- [Selected excerpt]:
-- BEGIN --

The Communists in Kerala swear by their working class ideology and dialectics, but in practice they deftly spin it to survive and gain from a neoliberal world order. On paper, they are Communists, but in reality, they can only aspire to be, at best, social democrats.

Marxists would certainly detest being called social democrats because ideology is what they wax eloquent about and what gives them cover. Everything they do, whether it’s an alleged political murder or taking advertisements from homegrown crony-capitalists, are ideologically sanitised by their formal and informal network of supporters and proxies. Everything, according to them, is part of their long-term plan of a revolutionary project.

Being a mutualist with the neoliberal marketplace is therefore their unavoidable strategy for the triumph of the working class. But, Marxism is certainly not social democracy.

Marxists would certainly detest being called social democrats because ideology is what they wax eloquent about and what gives them cover.

One of the early trends that the media picked up since the CPM came to power in Kerala is the spate of announcements welcoming big businesses to invest in Kerala, encouraging public-private partnerships, and even kickstarting infrastructure projects that have long been shelved for environmental and feasibility reasons. “Left goes right” said a Times of India headline while the Indian Express said “Pinarayi Vijayan’s new Kerala: Silicon Valley-type hubs. A Malayalam newspaper headline quoted the industries minister saying all monopolies are welcome to the state.

(CPI (M) leaders, including new Kerala CM Pinarayi Vijayan (L), take part in the Polit Bureau Meeting at CPI (M) office at Gole Market, on May 29, 2016 in New Delhi, India. Photo by Sushil Kumar/Hindustan Times via Getty Images)

Vijayan has made it clear that the Government would acquire land for highways and rail-lines, offer “all support” to industries, and create “Silicon Valley hubs”. He also said there would be new high-speed trains - all with private investment. In terms of power generation, he said a highly controversial hydro-electric project that had been shelved because of potential ecological damage would be implemented. He dismissed trade unionism as a myth. His junior in the cabinet and Industries Minister, EP Jayarajan made the most telling statement: “the government would not put any curbs on multinational monopolies if they are beneficial to the state”.

-- END --

- [Information provided]:

-- BEGIN --

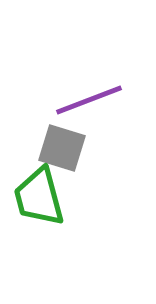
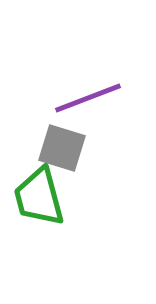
purple line: moved 1 px left, 2 px up
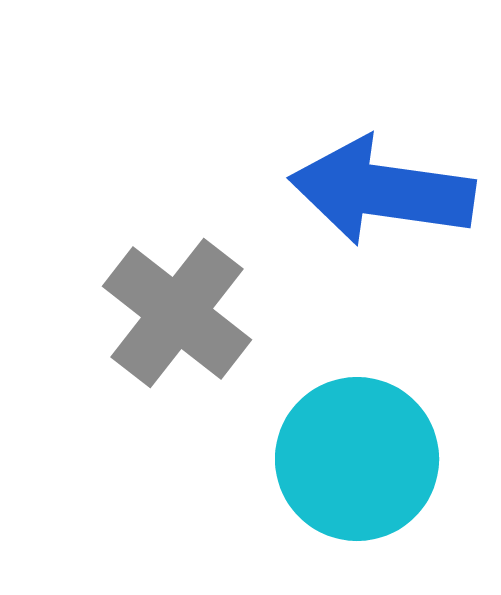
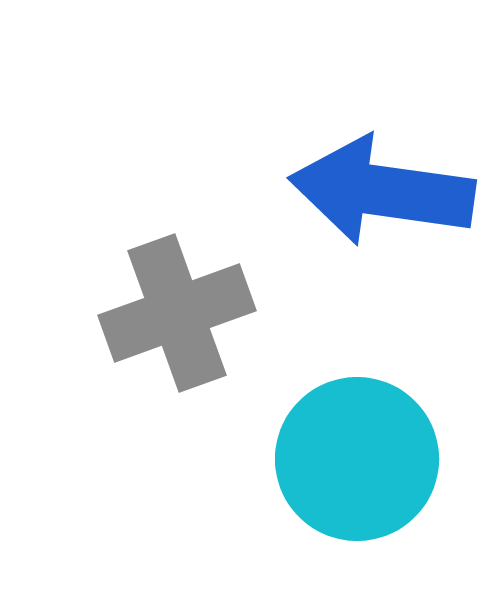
gray cross: rotated 32 degrees clockwise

-- END --

- [Required actions]:
(A) Answer these questions from the piece on Kerala's Communists:
(i) What headline did the Times of India run?
(ii) Who is named as the Industries Minister?
(iii) What did Vijayan dismiss as a myth?
(B) Does each statement below agree with the piece on Kerala's Communists? Answer yes or no and quote the deciding words.
(i) Vijayan said the new high-speed trains would be built with public funds.
(ii) The hydro-electric project had been shelved because of potential ecological damage.
(iii) The piece says the Communists in Kerala can at best aspire to be social democrats.

- [The results]:
(A)
(i) "Left goes right"
(ii) EP Jayarajan
(iii) Trade unionism

(B)
(i) No: "He also said there would be new high-speed trains - all with private investment."
(ii) Yes: "a highly controversial hydro-electric project that had been shelved because of potential ecological damage would be implemented"
(iii) Yes: "they can only aspire to be, at best, social democrats"